Perhaps most importantly, we have in Washington state Gov. Jay Inslee, not only a sympathetic partner, but an active one who has just established a 50-member Orca Task Force to study what we can do to save the orcas with a focus on increasing their food supply — chinook salmon.

If the Salish Sea national marine park is too big a leap for our progressive-minded PM, the least he could do is to create a new Salish Sea marine protected area.

Canada has more coastline than any other country in the world, 265,527 kilometres, according to the World Resources Institute — that is twice as much as the next nation, the U.S. with 133,312, and third-place Russia’s 110,310. On top of that, we have the largest onshore and offshore ocean area under our jurisdiction. Only an insignificant part of this is protected.

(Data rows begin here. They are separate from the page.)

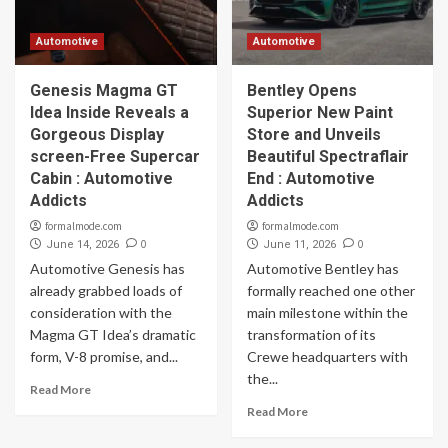
Automotive
Automotive
Genesis Magma GT
Bentley Opens
Idea Inside Reveals a
Superior New Paint
Gorgeous Display
Store and Unveils
screen-Free Supercar
Beautiful Spectraflair
Cabin : Automotive
End : Automotive
Addicts
Addicts
formalmode.com
formalmode.com
0
0
June 14, 2026
June 11, 2026
Automotive Genesis has
Automotive Bentley has
already grabbed loads of
formally reached one other
consideration with the
main milestone within the
Magma GT Idea’s dramatic
transformation of its
form, V-8 promise, and...
Crewe headquarters with
the...
Read More
Read More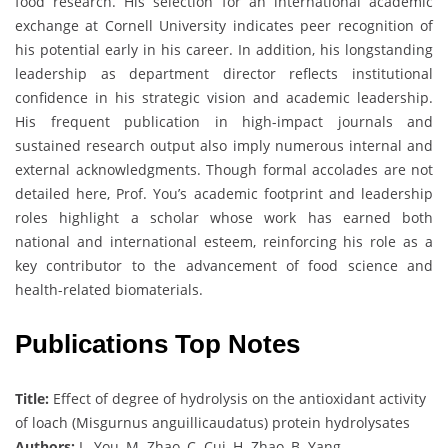
food research. His selection for an international academic
exchange at Cornell University indicates peer recognition of
his potential early in his career. In addition, his longstanding
leadership as department director reflects institutional
confidence in his strategic vision and academic leadership.
His frequent publication in high-impact journals and
sustained research output also imply numerous internal and
external acknowledgments. Though formal accolades are not
detailed here, Prof. You’s academic footprint and leadership
roles highlight a scholar whose work has earned both
national and international esteem, reinforcing his role as a
key contributor to the advancement of food science and
health-related biomaterials.
Publications Top Notes
Title:
Effect of degree of hydrolysis on the antioxidant activity
of loach (Misgurnus anguillicaudatus) protein hydrolysates
Authors:
L. You, M. Zhao, C. Cui, H. Zhao, B. Yang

We need protected areas in seas adjacent to busy urban areas as much as we need them in our vast remote coastlines. In terms of awareness, the urban ones might be critical.

Should the federal government shy away from protecting the Salish Sea, it presents a wonderful opportunity for the province of B.C. to step in and create the Salish Sea provincial marine park, expanding on the current network of many smaller land-based parks in or adjacent to the Salish Sea. Premier John Horgan has a solid relationship with Inslee, and in their meeting this spring, both committed to enhancing co-operation in the Salish Sea. And B.C. has the jurisdiction to forge ahead on its own if the feds are too timid.

A 1984 Supreme Court decision gave B.C. jurisdiction over the seabed between Vancouver Island and the Mainland, confirming the 1976 decision of the B.C. Court of Appeal, which recognized B.C.’s jurisdiction over the seabed of the Strait of Georgia, Juan de Fuca Strait, Johnston Strait and Queen Charlotte Island, now Haida Gwaii.

So B.C. has the legitimacy in declaring the whole of the Salish Sea and its shorelines a provincial park and marine protected area, with or without Canada’s leadership.

Former premier Dave Barrett will forever be revered for his foresight and courage in establishing B.C.’s Agricultural Land Reserve. Any political leader who steps forward to create a Salish Sea marine park or preserve to protect what is left and enhance the health of the Salish Sea and the denizens of its depths will be similarly regarded by future generations.

Former Manitoba NDP MLA Don Scott was instrumental in the enhancement of Manitoba’s provincial parks system in the 1980s. He has lived in Victoria for 25 years and enjoys exploring the coastline of the Salish Sea by kayak.